Radio-Canada avec Associated Press et Reuters
Angela Merkel, chancelière allemande. Angela Merkel, chancelière allemande.  Photo :  AFP/JOHANNES EISELE

La chancelière allemande Angela Merkel revient sur ses positions et se dit prête à considérer l'effacement d'une partie de la dette grecque.

Cela serait conditionnel à ce que la situation économique du pays s'améliore suffisamment, de sorte que la Grèce puisse « gérer ses recettes, sans contracter de nouvelles dettes ». La chancelière allemande ne prévoit pas cette situation avant 2014-2015 « si tout se passe comme prévu ».
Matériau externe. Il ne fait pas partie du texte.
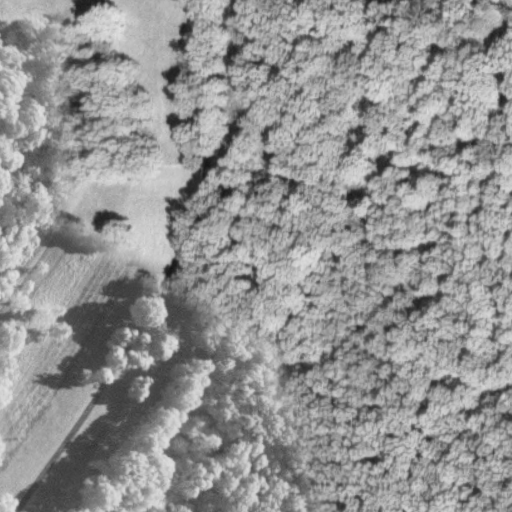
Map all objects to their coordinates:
road: (162, 273)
Jusqu'à maintenant, le gouvernement Merkel avait complètement écarté la possibilité d'effacer la dette grecque. L'Allemagne estimait qu'il revenait plutôt à Athènes de mettre en place des mesures d'austérité et des réformes structurelles en échange de l'aide internationale.
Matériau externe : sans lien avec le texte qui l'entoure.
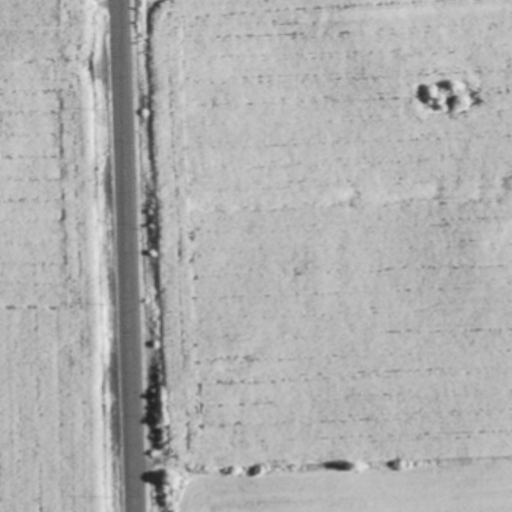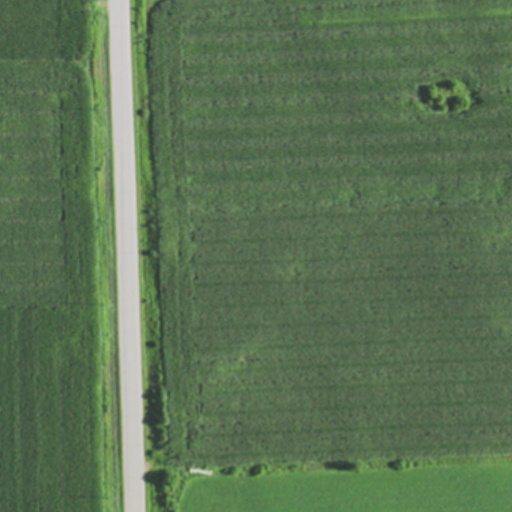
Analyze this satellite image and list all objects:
road: (122, 256)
De leur côté, plusieurs économistes et le Fonds monétaire international estimaient déjà que les pays de la zone euro devaient effacer une partie de cette dette pour trouver une solution à long terme à la crise grecque.

Les ministres des Finances de la zone euro doivent se retrouver lundi à Bruxelles pour convenir des modalités de rachat d'obligations de la Grèce. Ils doivent également discuter de la situation de Chypre, également en difficulté.

Le rachat des obligations grecques représente un important volet du plan de réduction de la dette du pays. Ce plan sur lequel se sont entendus les créanciers internationaux du pays prévoit de ramener l'endettement d'Athènes à 124 % du produit intérieur brut (PIB) d'ici 2020, alors que l'endettement d'Athènes devrait s'élever à 190 % du PIB en 2013.

Les ministres de la zone euro espèrent que la Grèce pourra racheter au moins 51,6 milliards de dollars canadiens de ses obligations actuellement détenues par des investisseurs privés. Le prix proposé par Athènes ne devra toutefois pas excéder le cours de clôture du 23 novembre.